MkLh:
The argument isn't actually invalid, if the point is for a single player game. It's true that this could be invoked for any unbalanced mechanic, but that doesn't mean that the reasoning is invalid - just that it's widely usable.
In order to conclude that the game is worthless, we have to establish that every single mechanic is unbalanced and that
it is impossible to have an interesting game no matter what we do, which most people who counter the reasoning have not done.
Psyringe:
Your "two reasons" are not two. They're actually one. Either "problem" is not a problem if you consider each independently. It only becomes a problem when you consider them together, therefore, it is one reason with two factors.
Let's examine them further:
Psyringe said:
1. It is a very ahistorical (and historically implausible) way to grow a civilization. Leaders of early civilizations didn't think "I have to litter the landscape with small, primitive cities to bring my empire forward". They rather thought "The hills over there would make a good position for a city overlooking the area, and the fertile lands at the river will feed its citizens", or they tried to secure resources. therefore, ICS breaks my suspension of disbelief, it makes Civ feel more like a game engine and less like a fascinating alternative history unfolding.
The stated rationale makes no sense. Leaders of early civilizations had no vision and no conception of technological innovations thousands of years into the future.
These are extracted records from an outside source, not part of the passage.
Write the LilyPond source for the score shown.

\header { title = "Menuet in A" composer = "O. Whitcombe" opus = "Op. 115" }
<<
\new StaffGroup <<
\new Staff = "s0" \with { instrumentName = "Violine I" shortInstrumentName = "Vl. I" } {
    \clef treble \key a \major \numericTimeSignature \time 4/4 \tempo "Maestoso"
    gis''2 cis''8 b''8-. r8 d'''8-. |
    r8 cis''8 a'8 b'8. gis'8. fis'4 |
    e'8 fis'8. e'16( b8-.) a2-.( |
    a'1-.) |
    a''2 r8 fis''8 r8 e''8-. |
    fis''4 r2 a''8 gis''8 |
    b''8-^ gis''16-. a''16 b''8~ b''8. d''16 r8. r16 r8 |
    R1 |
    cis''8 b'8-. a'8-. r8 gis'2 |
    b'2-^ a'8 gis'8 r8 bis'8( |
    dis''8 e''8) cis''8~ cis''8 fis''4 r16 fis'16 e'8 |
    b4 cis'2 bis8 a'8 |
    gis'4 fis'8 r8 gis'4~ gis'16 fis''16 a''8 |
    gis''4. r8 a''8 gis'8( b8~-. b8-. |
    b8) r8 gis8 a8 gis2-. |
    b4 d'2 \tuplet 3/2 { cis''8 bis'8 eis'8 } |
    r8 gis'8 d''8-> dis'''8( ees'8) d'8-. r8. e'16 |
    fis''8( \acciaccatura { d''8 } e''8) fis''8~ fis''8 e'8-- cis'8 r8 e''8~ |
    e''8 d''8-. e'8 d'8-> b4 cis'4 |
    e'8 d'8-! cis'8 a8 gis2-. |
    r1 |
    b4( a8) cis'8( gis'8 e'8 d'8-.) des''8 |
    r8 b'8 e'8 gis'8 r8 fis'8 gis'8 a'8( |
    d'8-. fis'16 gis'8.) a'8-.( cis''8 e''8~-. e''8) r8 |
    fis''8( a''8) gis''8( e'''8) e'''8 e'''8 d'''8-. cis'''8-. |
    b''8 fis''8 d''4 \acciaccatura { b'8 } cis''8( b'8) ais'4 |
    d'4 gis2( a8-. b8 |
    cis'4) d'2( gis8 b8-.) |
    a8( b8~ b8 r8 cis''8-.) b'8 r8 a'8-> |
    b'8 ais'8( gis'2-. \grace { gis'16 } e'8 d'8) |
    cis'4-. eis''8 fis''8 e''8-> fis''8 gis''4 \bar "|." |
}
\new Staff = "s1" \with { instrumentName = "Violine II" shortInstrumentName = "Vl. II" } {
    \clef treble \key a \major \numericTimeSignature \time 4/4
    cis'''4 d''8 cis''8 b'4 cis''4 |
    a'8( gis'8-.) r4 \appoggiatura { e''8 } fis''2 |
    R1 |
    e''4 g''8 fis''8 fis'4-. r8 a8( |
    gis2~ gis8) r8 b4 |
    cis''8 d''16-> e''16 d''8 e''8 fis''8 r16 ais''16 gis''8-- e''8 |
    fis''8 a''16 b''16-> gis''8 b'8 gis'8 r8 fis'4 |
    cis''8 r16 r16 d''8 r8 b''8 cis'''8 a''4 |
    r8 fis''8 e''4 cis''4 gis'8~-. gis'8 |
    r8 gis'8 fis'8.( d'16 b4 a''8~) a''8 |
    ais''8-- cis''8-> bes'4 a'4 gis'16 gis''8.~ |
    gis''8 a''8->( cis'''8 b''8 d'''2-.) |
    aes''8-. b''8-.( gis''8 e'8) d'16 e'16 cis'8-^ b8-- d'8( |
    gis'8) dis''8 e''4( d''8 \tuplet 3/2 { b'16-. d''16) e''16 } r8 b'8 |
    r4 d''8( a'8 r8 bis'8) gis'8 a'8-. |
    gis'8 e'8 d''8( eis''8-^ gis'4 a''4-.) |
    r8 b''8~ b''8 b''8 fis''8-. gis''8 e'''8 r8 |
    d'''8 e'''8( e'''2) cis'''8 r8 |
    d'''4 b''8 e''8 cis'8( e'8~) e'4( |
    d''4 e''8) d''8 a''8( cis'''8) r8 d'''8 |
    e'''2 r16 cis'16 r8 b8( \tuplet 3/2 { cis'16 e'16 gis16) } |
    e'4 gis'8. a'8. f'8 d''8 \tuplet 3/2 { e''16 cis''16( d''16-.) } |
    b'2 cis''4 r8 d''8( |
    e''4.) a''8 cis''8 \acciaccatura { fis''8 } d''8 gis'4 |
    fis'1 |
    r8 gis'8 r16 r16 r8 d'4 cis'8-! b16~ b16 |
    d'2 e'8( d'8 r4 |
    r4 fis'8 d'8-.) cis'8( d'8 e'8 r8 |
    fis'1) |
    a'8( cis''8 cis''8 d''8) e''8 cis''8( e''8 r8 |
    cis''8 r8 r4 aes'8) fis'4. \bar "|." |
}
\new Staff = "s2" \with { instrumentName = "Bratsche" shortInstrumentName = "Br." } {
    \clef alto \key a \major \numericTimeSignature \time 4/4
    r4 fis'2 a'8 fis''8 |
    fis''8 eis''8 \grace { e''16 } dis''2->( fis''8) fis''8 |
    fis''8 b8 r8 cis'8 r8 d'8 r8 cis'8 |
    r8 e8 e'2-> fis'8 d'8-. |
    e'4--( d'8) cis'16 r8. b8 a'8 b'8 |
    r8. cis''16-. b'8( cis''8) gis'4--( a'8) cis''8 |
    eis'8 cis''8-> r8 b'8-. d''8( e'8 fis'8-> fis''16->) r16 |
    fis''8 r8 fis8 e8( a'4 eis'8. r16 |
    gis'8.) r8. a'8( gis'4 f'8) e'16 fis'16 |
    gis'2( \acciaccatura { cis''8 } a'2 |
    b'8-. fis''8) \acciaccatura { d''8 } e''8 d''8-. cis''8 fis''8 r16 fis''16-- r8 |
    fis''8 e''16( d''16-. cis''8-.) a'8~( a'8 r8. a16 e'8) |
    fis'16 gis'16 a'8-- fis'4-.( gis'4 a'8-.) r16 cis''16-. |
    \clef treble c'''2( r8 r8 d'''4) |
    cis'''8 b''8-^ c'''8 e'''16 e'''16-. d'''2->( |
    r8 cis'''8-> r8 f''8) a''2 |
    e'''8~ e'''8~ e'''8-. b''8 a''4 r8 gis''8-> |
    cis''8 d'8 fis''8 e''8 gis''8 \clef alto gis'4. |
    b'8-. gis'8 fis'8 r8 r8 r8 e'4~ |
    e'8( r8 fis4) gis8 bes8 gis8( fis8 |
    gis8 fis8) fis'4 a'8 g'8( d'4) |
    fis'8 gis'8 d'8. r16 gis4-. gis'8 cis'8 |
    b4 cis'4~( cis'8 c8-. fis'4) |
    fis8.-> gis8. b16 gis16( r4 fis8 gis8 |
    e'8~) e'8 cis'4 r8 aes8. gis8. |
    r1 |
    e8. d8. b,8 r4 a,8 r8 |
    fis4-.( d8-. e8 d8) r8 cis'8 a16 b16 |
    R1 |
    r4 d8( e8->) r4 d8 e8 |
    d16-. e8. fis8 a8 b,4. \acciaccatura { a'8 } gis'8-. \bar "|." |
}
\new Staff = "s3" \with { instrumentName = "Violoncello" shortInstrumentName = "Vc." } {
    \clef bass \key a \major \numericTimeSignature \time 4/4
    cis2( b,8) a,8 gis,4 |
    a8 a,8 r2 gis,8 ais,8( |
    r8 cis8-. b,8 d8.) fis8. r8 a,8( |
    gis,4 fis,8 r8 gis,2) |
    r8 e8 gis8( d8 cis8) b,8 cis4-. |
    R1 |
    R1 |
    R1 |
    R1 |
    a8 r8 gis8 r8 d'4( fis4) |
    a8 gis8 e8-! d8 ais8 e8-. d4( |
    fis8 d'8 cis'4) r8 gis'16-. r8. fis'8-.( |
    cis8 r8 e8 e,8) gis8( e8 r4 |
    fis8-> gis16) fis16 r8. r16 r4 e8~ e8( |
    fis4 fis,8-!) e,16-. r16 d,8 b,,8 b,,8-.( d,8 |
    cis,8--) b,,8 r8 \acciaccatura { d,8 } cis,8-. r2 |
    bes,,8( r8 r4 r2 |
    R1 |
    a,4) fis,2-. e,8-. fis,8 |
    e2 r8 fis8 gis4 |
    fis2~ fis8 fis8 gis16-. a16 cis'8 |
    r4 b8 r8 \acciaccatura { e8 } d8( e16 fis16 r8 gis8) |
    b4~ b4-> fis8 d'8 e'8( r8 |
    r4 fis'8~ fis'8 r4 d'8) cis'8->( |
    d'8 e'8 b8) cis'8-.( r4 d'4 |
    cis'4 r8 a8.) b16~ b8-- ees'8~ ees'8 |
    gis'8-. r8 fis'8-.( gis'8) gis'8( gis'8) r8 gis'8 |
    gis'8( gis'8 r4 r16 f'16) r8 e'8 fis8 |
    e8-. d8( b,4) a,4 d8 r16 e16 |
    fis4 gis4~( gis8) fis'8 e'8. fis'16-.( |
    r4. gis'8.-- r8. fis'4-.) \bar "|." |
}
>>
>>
At the point where you are assuming the role of an immortal Civilization leader, the game already becomes profoundly ahistorical.
If such leaders had the same insight as we do today, history would be profoundly different.
Therefore, the objection isn't that leaders would not have decided similarly or had similar considerations. It must be some other reason.
Psyringe said:
2. If the game's rules favor ICS as a superior strategy, then the player has the choice to either play the best strategy he can find (and swallow the fact that it doesn't really feel like growing a believable empire), or to consciously restrain himself from playing the best strategy in order to preserve the feeling of growing a civilization. Both choices are bad. Imho, the rules of a game like Civ can (and should) be designed in a way that "good strategy" and "historically believable growth" fall together. The player who tries to find the best strategies should not have the feeling that he has to forego his immersion for that, and the player who wants to watch a believable alternative history unfolding should not have the feeling that he must consciously stop himself from using good strategies to do so.
All Civs except 4 featured ICS, and even in Civ 4, the best strategies often involved doing things that prevented one from having a believable empire. For instance, in Civ 4, it was often necessary to adopt the religion of other Civs
in order to be able to freely and perfectly manipulate the behavior of entire Civs. You plan for things like "beelines" and "tech trades" and Cavalry Rushes. We plan to get techs hundreds of years into the future, because we know they will allow us to trade technology with a lot of Civs who are somehow more scientifically adept than we are.
It's not like the cities were really that more organic. If you went for Cottage spam, you Cottaged everything, with towns dotting every single square inch for miles and miles and miles. How historical would this be? Was Medieval Europe an endless Townscape?
If you went Specialist Economy, your Civilization would work a few food tiles and virtually nothing else, not having hardly any towns whatsoever. All Modern cities remain founded on sites that were known to be beneficial for all time, and this optimal placing almost never changed.
Really, now, how is this historically immersive?
Optimal play in all Civs got you Riflemen at grossly anachronistic periods. Yeah, that's historically immersive.
The point that ICS is not historically immersive doesn't pan when we routinely have other game features (like technology) being grossly wrong and it not affecting game enjoyment one jot. It must be something else.